- **SELECTED EXCERPT**:
Vardhanabhuti, Varut MBBS, FRCR*†; Riordan, Richard D. MRCP, FRCR*; Mitchell, Grant R. MRCP, FRCR*†; Hyde, Christopher MRCP, FFPH; Roobottom, Carl A. MRCP, FRCR*†

doi: 10.1097/RLI.0000000000000017
Original Articles

Objectives The objective of this study was to compare image quality (objective and subjective parameters) and confidence in lesion detection between 3 image reconstruction algorithms in computed tomographic (CT) examinations of the abdomen/pelvis.

Materials and Methods This prospective institutional review board–approved study included 65 patients (mean [SD] age, 71.3 ± 9 years; mean [SD] body mass index, 24.4 [4.8] kg) who underwent routine CT examinations of the abdomen/pelvis followed immediately by 2 low-dose scans. Raw data sets were reconstructed by using filtered back projection (FBP), adaptive statistical iterative reconstruction (ASIR), and a model-based iterative reconstruction (MBIR). Measurements of objective noise and CT numbers were compared using repeated-measures analysis of variance. Six subjective image quality parameters were scored. Diagnostic confidence and accuracy in detection of various elementary lesions were performed.

- **PROBLEM 1**:
According to the CT reconstruction abstract, why were the raw data sets reconstructed with three different algorithms? Answer in one to three sentences.
- **PROBLEM 2**:
Revise the CT reconstruction abstract from "doi: 10.1097/RLI.0000000000000017" up to and including "of the abdomen/pelvis.", replacing "lesion detection" with "lesion identification".
- **PROBLEM 3**:
Pick up the CT reconstruction abstract after its last sentence and continue writing it.
The material has no connection to the CT reconstruction abstract.

- **INPUT DATA**:

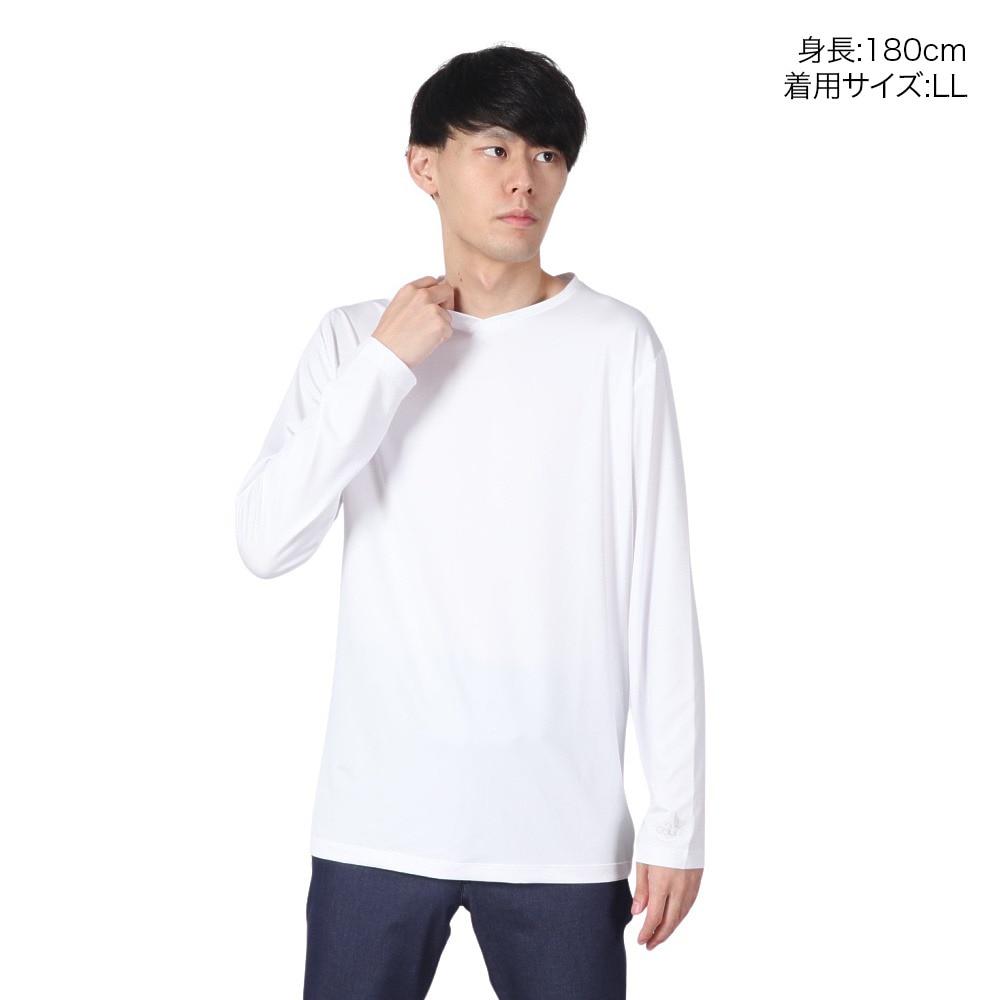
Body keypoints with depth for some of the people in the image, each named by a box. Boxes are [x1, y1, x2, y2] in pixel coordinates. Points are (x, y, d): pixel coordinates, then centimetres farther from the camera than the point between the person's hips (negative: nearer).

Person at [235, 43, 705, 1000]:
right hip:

- **ANSWER 1**:
The study's objective was to compare image quality and confidence in lesion detection among 3 image reconstruction algorithms in CT examinations of the abdomen/pelvis. Reconstructing the same raw data with FBP, ASIR, and MBIR made that comparison possible.

- **ANSWER 2**:
doi: 10.1097/RLI.0000000000000017
Original Articles

Objectives The objective of this study was to compare image quality (objective and subjective parameters) and confidence in lesion identification between 3 image reconstruction algorithms in computed tomographic (CT) examinations of the abdomen/pelvis.

- **ANSWER 3**:
Results Objectively, mean image noise for MBIR was significantly superior at all dose levels (P < 0.001). Subjectively, standard-dose ASIR and low-dose MBIR scans were better than standard-dose FBP scan in all parameters assessed (P < 0.05). Low-dose MBIR scans were comparable with standard-dose ASIR scans in all parameters except at noise index of 70 (approximately 85% dose reduction), where, in this case, the detection of liver lesions less than 5 mm were rated inferior (P < 0.05) with diagnostic accuracy reducing to 77.4%.

Conclusions Low-dose MBIR scan shows superior objective noise reduction compared with standard-dose FBP and ASIR. Subjectively, low-dose MBIR scans at 76% dose reduction were also superior compared with standard-dose FBP and ASIR. However, at dose reductions of 85%, small liver lesions may be missed.

From the *Department of Radiology, Derriford Hospital; †Plymouth University Peninsula Schools of Medicine and Dentistry, Plymouth; and ‡University of Exeter Medical School, Exeter, United Kingdom.

Received for publication May 5, 2013; and accepted for publication, after revision, October 23, 2013.

Conflicts of interest and sources of funding: none declared.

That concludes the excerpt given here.